The farther I journey into my faith, the more I recognize my own sinfulness. Perhaps it comes from a deeper self-awareness and more intentional pursuit of growth and change. It increases my thankfulness for God’s grace to me. In this space of my imperfection, God meets me with open arms and love. He does not tolerate my sin, but He loves me regardless of it and wants me to continue to pursue a relationship with Him. Oh what a beautiful thing! To be loved so fully, so completely.
I have always struggled with my worth. I am a middle child and have always been fiercely independent. I have never had any fears until I became a mother. I reflect on my personality traits and sometimes I laugh at the mixed bag that I received. I am fearless, confident, outgoing and yet struggle with identity and my worth. Maybe that’s what keeps me humble. I know that God is good and that He has a plan for my life. So I will embrace all of me, the parts that I love and the parts that I do not understand.

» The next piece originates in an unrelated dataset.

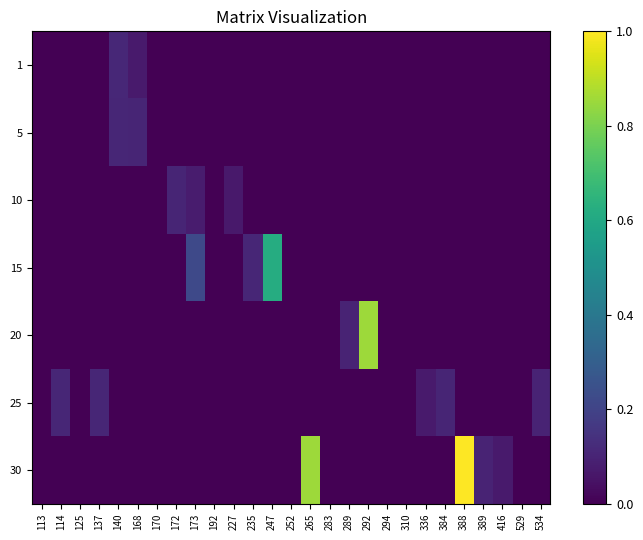

Which label corresponds to the smallest value in the chart?

114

I recently had the opportunity to speak to a group of teenagers about having relentless faith. I shared some of my own stories about how I lost my faith for a season. It was me walking away from God and choosing to let go of my morals. In a place of guilt and hurt and desperation I went back to God on my knees and asked forgiveness for the all the awful and hurtful decisions I had been making. In that moment I experienced God and His grace so profoundly. I walked away from Him, He never walked away from me. Yet when I came back with a battered and bruised soul, God accepted me with open arms and forgave me. It was a physical weight lifted off of me. It was a sensation I could physically feel. I experienced God and it was beautiful. That moment changed my life. So when people ask me how I know God is real, I tell them that I know because in my faith, I have experienced Him, heard Him speak and felt His presence. I encourage them to ask Him to make Himself real to them. Pray for an opportunity to experience God. But also read the Bible and pray consistently. Your faith needs an anchor to keep you from drifting. That anchor is found in the truth of the Bible.
“Are you tired? Worn out? Burned out on religion? Come to me. Get away with me and you’ll recover your life. I’ll show you how to take a real rest. Walk with me and work with me–watch how I do it. Learn the unforced rhythms of grace. I won’t lay anything heavy or ill-fitting on you. Keep company with me and you’ll learn to live freely and lightly.” Matthew 11:28-30 The message
Another aspect of Faith is we do not only have faith when life makes sense, but faith is the essence of what gets us through all of the hard and messy and ugly and unknown that life throws at us. Seven years ago I prayed to have faith life Job. If you have not read the book of Job in the Bible, do it! I read it and was so moved by his uncompromising and profound faith in God even when Job’s entire life was falling apart, he lost everything even his health, yet he trusted God and would not compromise even in the face of death. I wanted to have that kind of faith! The very next day, I received a phone call from my doctor that the child I was carrying would not likely be healthy or fully formed. The child I carried might even have deformities that would make life not sustainable. I heard a whisper in my heart so loud it was as if someone was standing behind me saying, “Have faith like Job.” My faith was tested like none other for the next 6 months. I did not see the finish line, my life felt like one massive storm where there was no sunshine just relentless testing of my faith. So many nights I cried from the uncertainty and listened to praise and worship music. I needed constant reminders of God’s goodness so I would keep on having faith. I remember one night something broke in me. I decided that no matter what, that God was good. If my child was whole or incomplete, God was good and I will trust His goodness and finally let go. Tears streamed down my face, but in that moment of surrender to the unknown, my faith grew. God was teaching me to have faith like Job.
Bethel Music says it so well in their song Raise a Hallelujah. “I’m going to sing in the middle of the storm. Louder and louder, you’re going to hear my praises roar. Up from the ashes hope will arise. Death is defeated, the King is alive!” It’s a decision. You must choose to praise God in the storm. And that is faith!
My daughter was born perfect and whole and she is my daily reminder of my faith in God. She is my miracle and I love sharing my story of Emma. You will never regret choosing faith in God. I challenge you to look at your life. Where is your faith?